Fluendo announces Windows Media and MPEG codec support for Linux
Posted Jan 16, 2007 14:34 UTC (Tue) by
gdt (subscriber, #6284)
Parent article:
Fluendo announces Windows Media and MPEG codec support for Linux
I'd be a bit careful. As far as I know Microsoft has never opened a patent pool or otherwise asked for intellectual property assertions for its WMA/WMV formats. So Fluendo's license with only Microsoft for WMA/WMV patents may not be adequate. You'd want an indemnification clause in the contract in case other parties come forward with patent claims against you.
The Microsoft patents have not been tested. It is possible that they will not survive a challenge. So you'd want a clause that if someone challenges the patents then you pay into a trust fund from that moment and your trust monies are returned if the patent is defeated.

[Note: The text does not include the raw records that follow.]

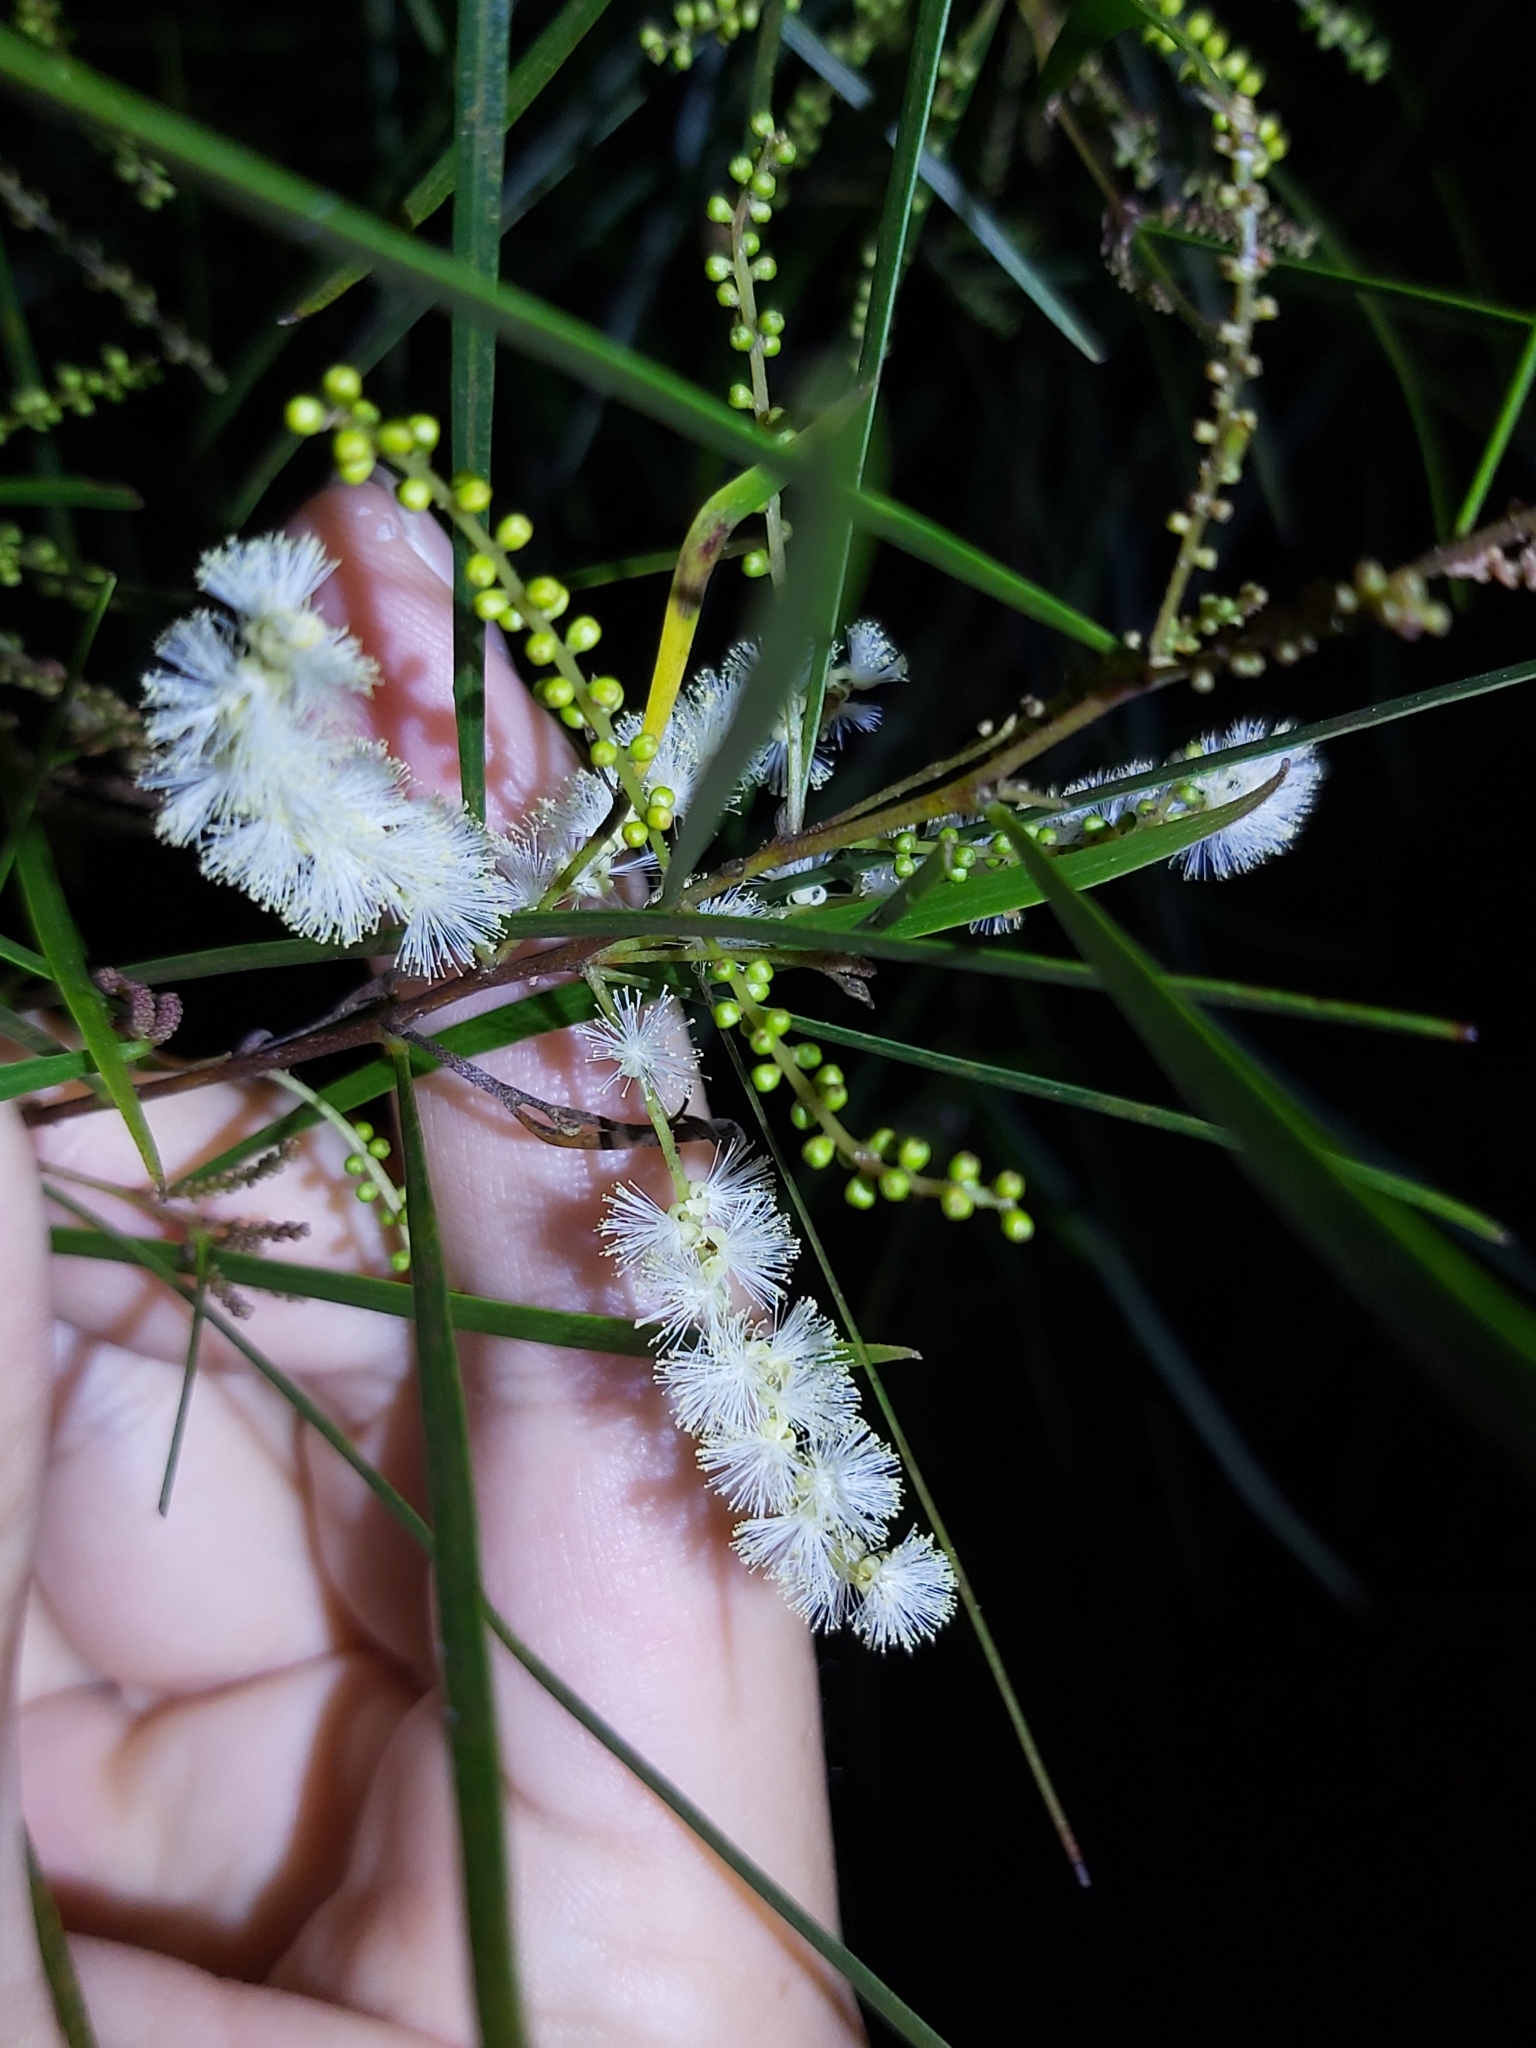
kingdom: Plantae
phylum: Tracheophyta
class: Magnoliopsida
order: Fabales
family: Fabaceae
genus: Acacia
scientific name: Acacia longissima
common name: Longleaf wattle
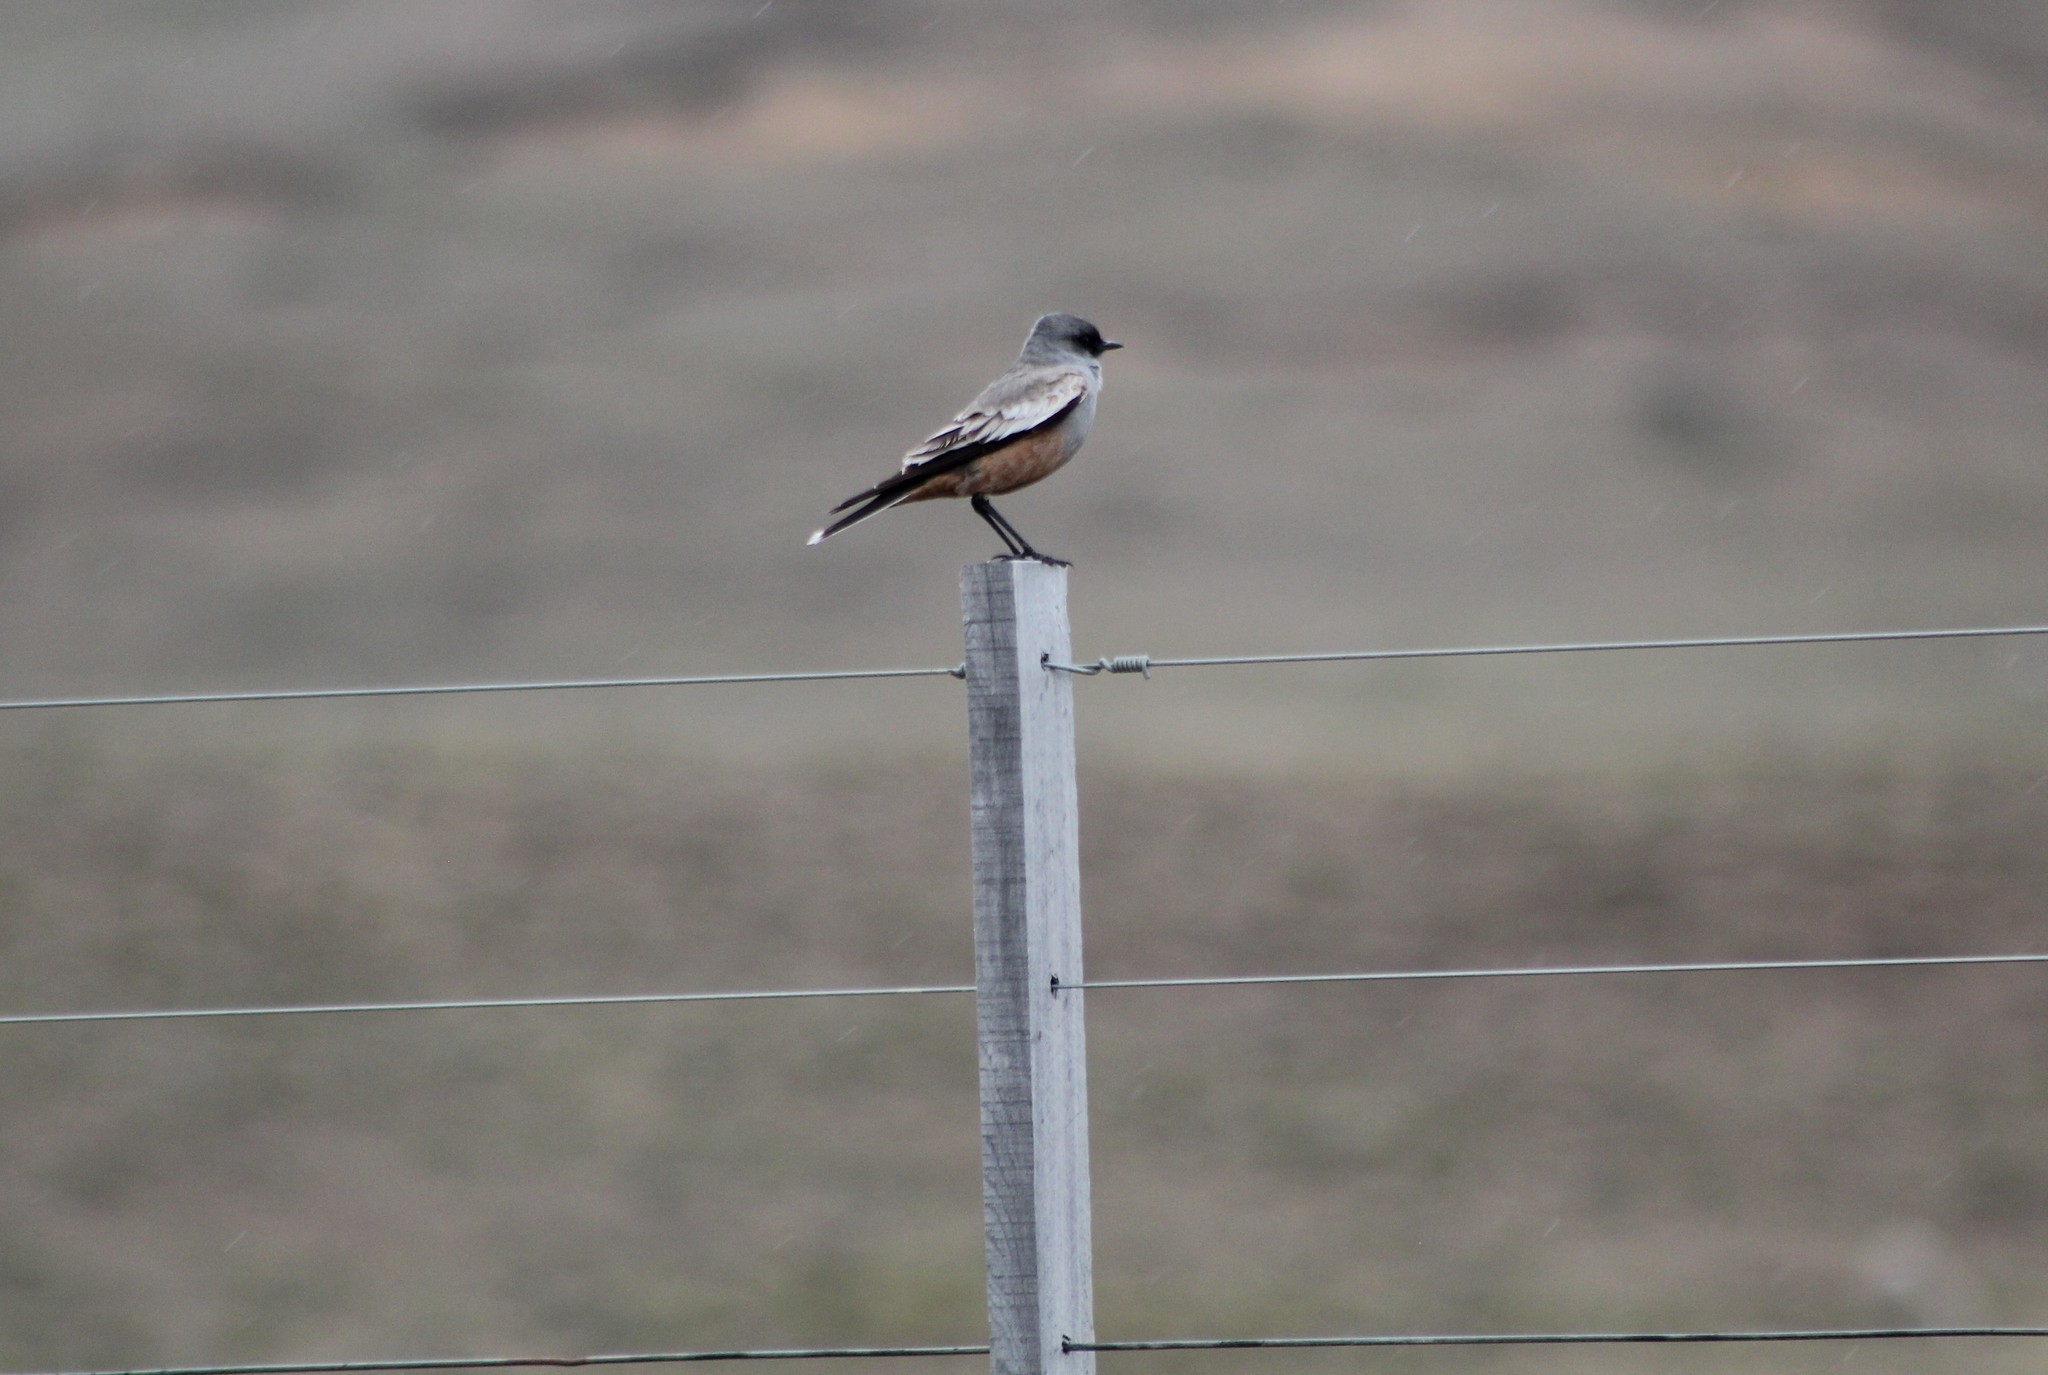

Also, you need to be careful about global differences in patent laws and registers. Our EU friends don't have software patents. And the patent register in other countries may differ from that in the USA. In this gloabal scenario you don't want a license for specific patent so much as an license for all patents held by Microsoft that may reasonably by used in creating or using WMA/WMV technologies. But without seeing the license who know what you are buying?
I don't understand why end-users need patent licenses at all. The economic value of the patent can't be much -- Microsoft gives its media playing software away, Fluendo is selling them <$10. So in parts of the world that treat a patent breach as a economic crime you're looking at a fine of $10.
I also don't understand why these are binary. After all you've paid for the patent license. Perhaps MS have licensing terms with a NDA, but MPEG doesn't.
As binary modules which remove a small legal risk for people in the USA the Fluendo offering isn't that attractive. The risk of binary modules stuffing your system is much more than the risk of MS stuffing your system.